そしてアイシスがいつも担当して貰っているという女性の元へと向かう。
「あらっ、アイシス。今日も依頼を受けるのかしら?」
「今日は依頼を受けるんじゃなくて、連れの冒険者登録をお願いしたいのよ」
「そっちの彼?」
「うん。レインって言うの」
「そうなのね。じゃあ、レイン君は冒険者登録は初めて?」
特徴的な耳をした同じ歳位に見える金髪の女性がそう聞いてきた。たぶんだけど、間違いなく彼女の種族はエルフなんじゃないかと思われる。そしてついついしてはいけないとは思いながらも女性をガン見してしまう。
「はい、初めてです」
「私はミーシャよ。え〜と〜 もしかして私の顔に何かついてる?」
「あっ、いえ、すいません!そういう訳ではなくて…」
「レインはド田舎の出身だからエルフを見たのも初めてなの。ごめんね、ミーシャ?」
「そうなのね。まあ、この町に住んでるエルフ族は私だけだし、改めて考えるとエルフが居るのは珍しいかもね」
お〜、うまいことアイシスが誤魔化してくれた。アイシスの目がこれは借りだからね?と、訴えてくるのはたぶん気のせいでは無いだろう。何か美味しいもので手を打つといった感じだろうな。
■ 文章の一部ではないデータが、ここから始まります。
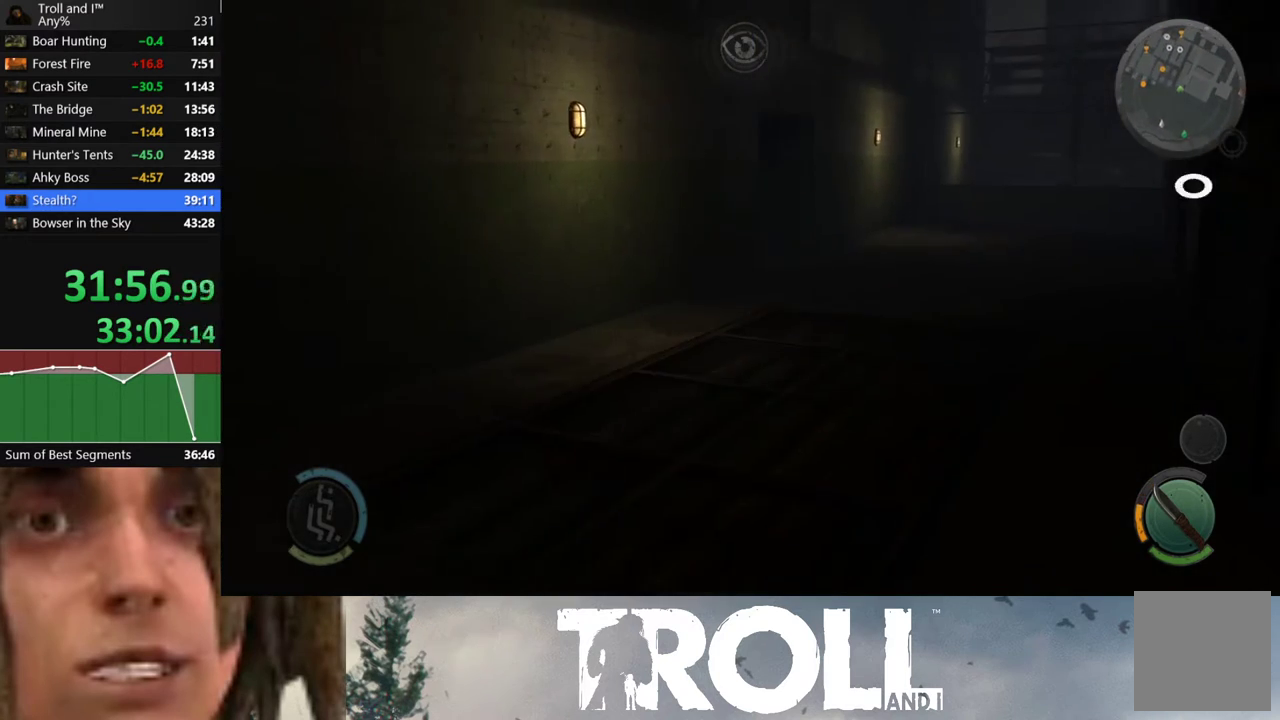
{"buttons": [], "left_stick": "up", "right_stick": "center", "events": []}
登録する際に書類に必要事項を明記しないといけなかったんだけど、それもアイシスが全てやってくれ、俺は冒険者カードを手に入れたのだった。
「お〜、これが冒険者カード!?」
「冒険者カードを見てこんなに感動してる人は初めて見たわ」
「私も初めて見たわ」
いやいや、異世界から来た者なら絶対感動するって。
「え〜とね、レイン君。冒険者にはランクがあって、依頼をこなしていくとランクが上がっていくの。依頼はあそこにある掲示板に貼ってあるわ。依頼はランク分けされてるものから誰でも受けれるものまであるから。分からない事があればいつでも聞いてね?」
「早速ですが、1つ聞いても?」
「何か分からない事があった?」
「エルフの方ってやっぱり弓や風魔法を得意としてるんですか!?」
これは聞かねばならんだろう。
「え、エルフに会ったことないのにやけにエルフに詳しいのね…」
「…変な事を知ってるだけでしょ」
アイシスが余計な事聞くなと圧を飛ばしてくるな。
「さっきの問いに答えると、私はそうね。風魔法はエルフ族全員得意としてる魔法よ。弓もそうね。短剣を使う者も居れば剣を使う者も居るけどね」
「おお〜、やっぱりですか!」
「え〜と……エルフになんか憧れでもあったりするの?」
「それは勿論です!エルフですよ、エルフ!至宝とも言えるエルフですよ!?男のエルフの人はイケメンで、女の人は美人で、必ずと言っていい程物語にも描かれていて!」
「そ、そう?」
「ちょっ…レイン!?」
「ミーシャさんに会って確信しました。エルフは素晴らしいと!そしてミーシャさんは俺が思い描いていた通りのエルフの女性でした!こんなに綺麗な人は見たことありませんでした!エルフ万歳!エルフ最高!」
「……ふぇっ!?」
「…ちょっとレイン来なさい」
「なんだ、アイシス?今、エルフについて存分に語って…痛い痛いっ!?ちょっ!?どこに連れて…痛いって…」
そして俺はアイシスに無理矢理連れて行かれて冒険者ギルドを後にするのだった。まだ話したい事いっぱいあったのに…。